▶ [Exercise details] Return each line of the items below that includes the word "across".

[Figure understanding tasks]

= = = =

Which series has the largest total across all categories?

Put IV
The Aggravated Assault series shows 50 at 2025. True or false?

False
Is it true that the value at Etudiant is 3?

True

= = = =

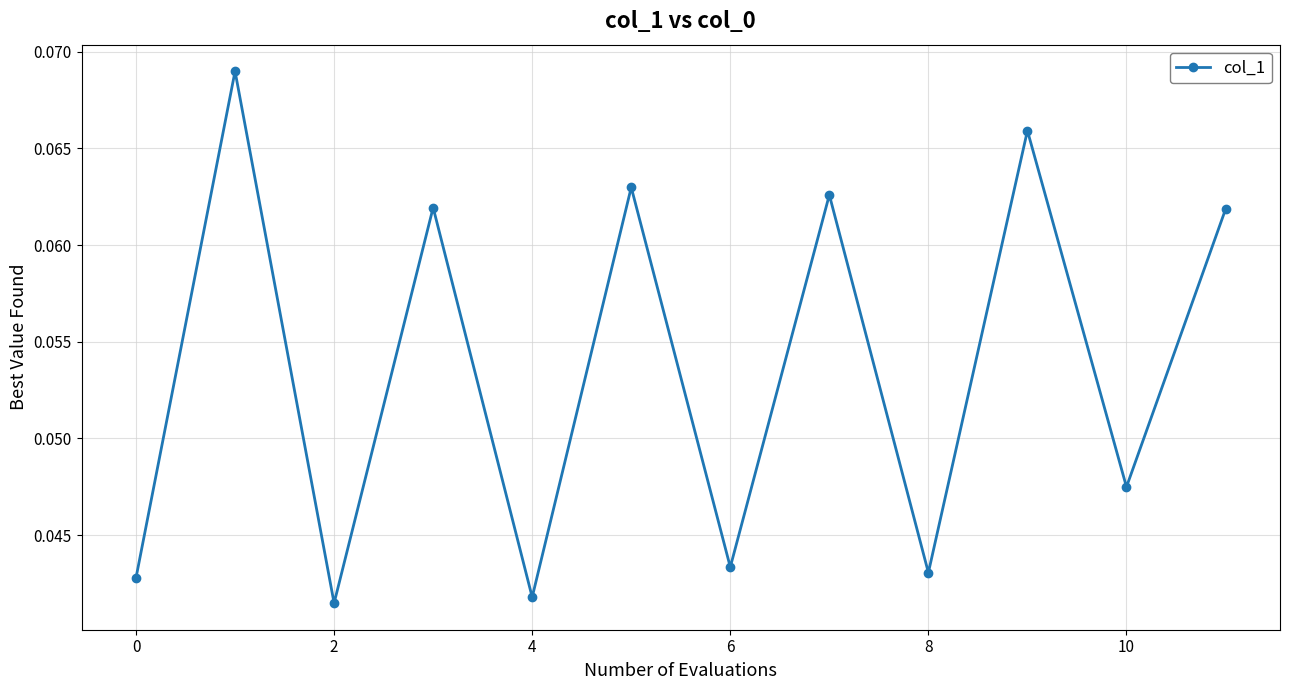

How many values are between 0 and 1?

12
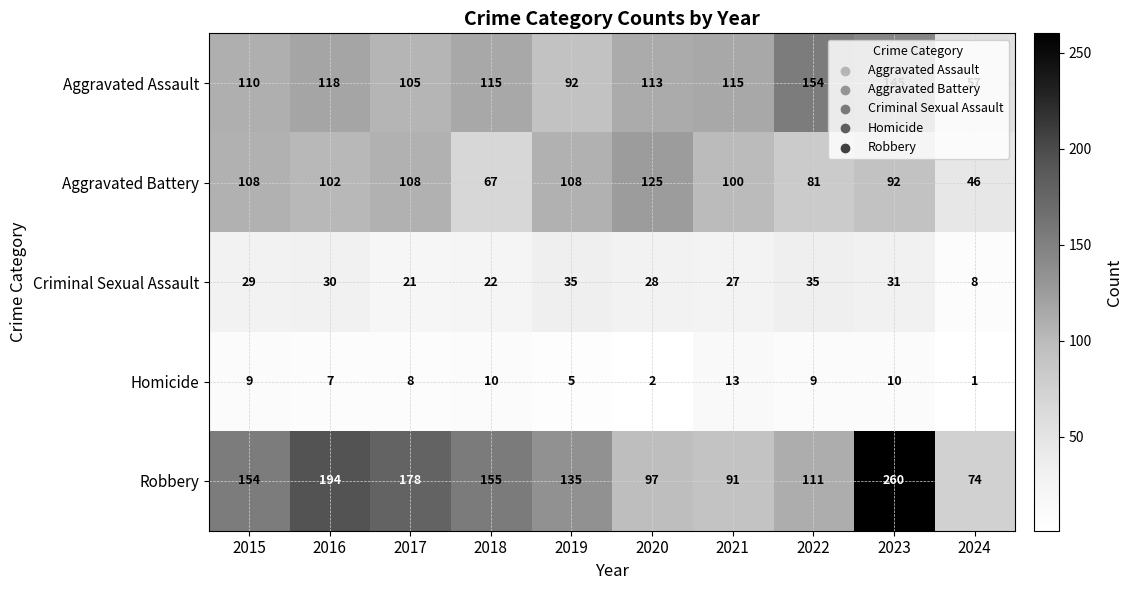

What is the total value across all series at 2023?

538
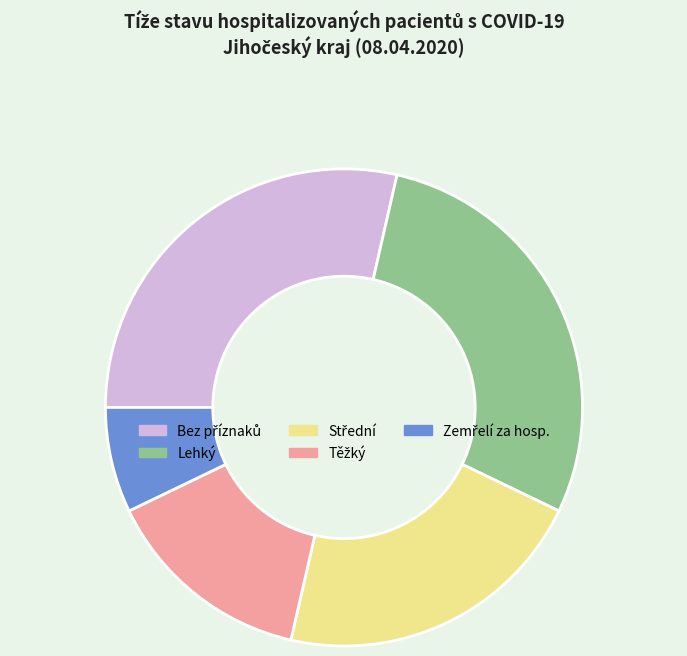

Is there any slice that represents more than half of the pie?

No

= = = =

▶ [Completed exercise]
Which series has the largest total across all categories?
What is the total value across all series at 2023?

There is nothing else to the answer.